*Directions:* Count the lines in the entries below that include the word "Cruz". Give nothing but the number.

*Information supplied:*
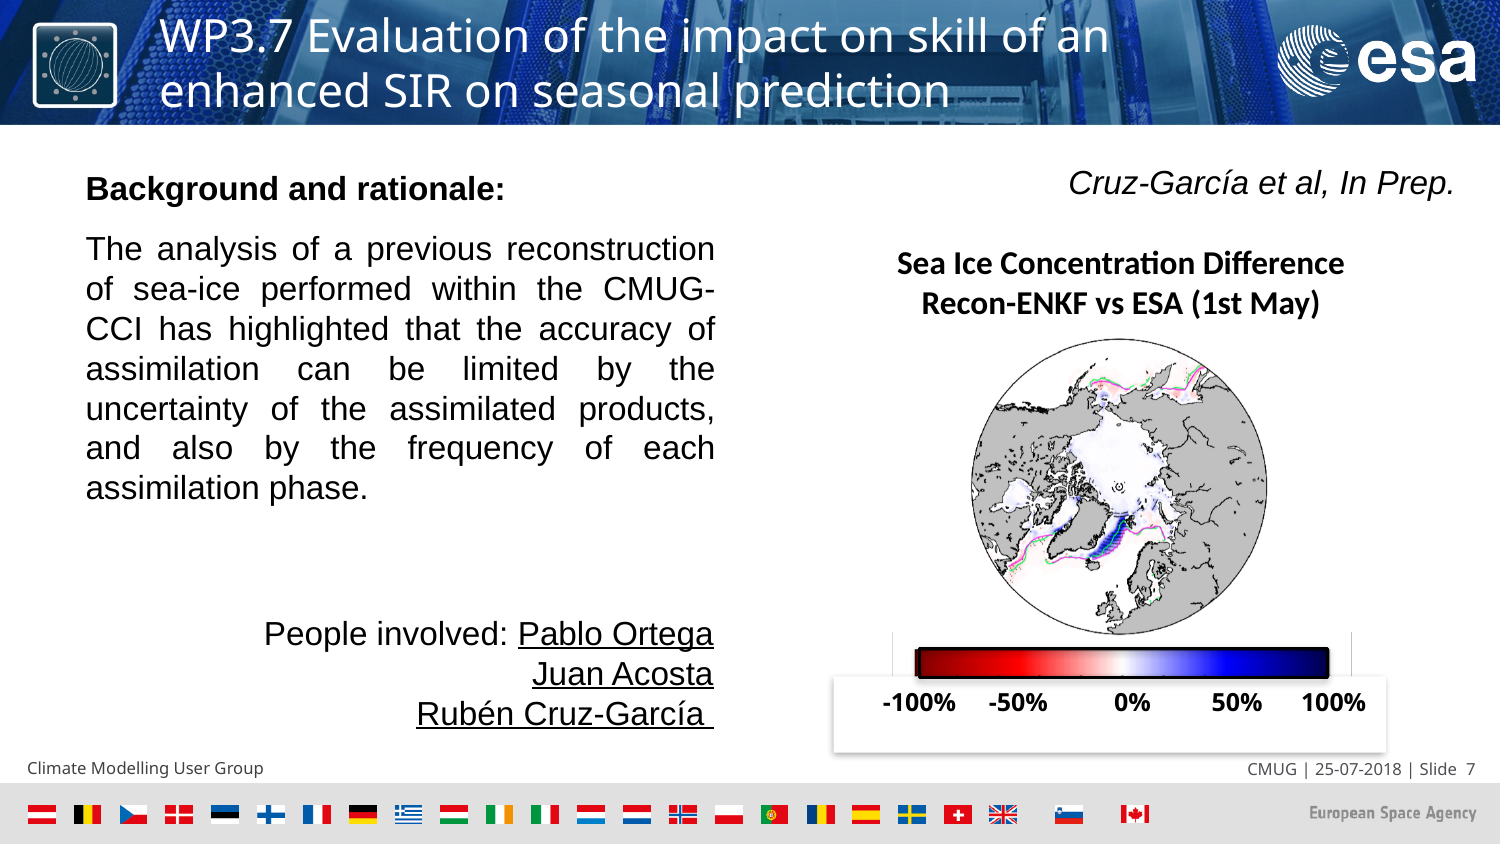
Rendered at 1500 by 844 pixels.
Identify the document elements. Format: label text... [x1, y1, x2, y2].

picture [0, 0, 1500, 127]
text_box Cruz-García et al, In Prep. [1053, 153, 1472, 209]
picture [0, 783, 1500, 844]
text_box 100% [1286, 678, 1382, 724]
picture [890, 320, 1370, 684]
text_box -100% [868, 678, 972, 724]
text_box Sea Ice Concentration Difference Recon-ENKF vs ESA (1st May) [872, 233, 1370, 329]
text_box WP3.7 Evaluation of the impact on skill of an enhanced SIR on seasonal prediction [144, 25, 1158, 97]
text_box [833, 676, 1387, 753]
text_box Background and rationale: The analysis of a previous reconstruction of sea-ice performed within the CMUG-CCI has highlighted that the accuracy of assimilation can be limited by the uncertainty of the assimilated products, and also by the frequency of each assimilation phase. [70, 159, 732, 668]
text_box 50% [1196, 693, 1278, 724]
text_box 0% [1099, 693, 1166, 724]
text_box -50% [974, 693, 1063, 724]
text_box People involved: Pablo Ortega Juan Acosta Rubén Cruz-García [248, 604, 729, 740]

*Response for this exercise:* 2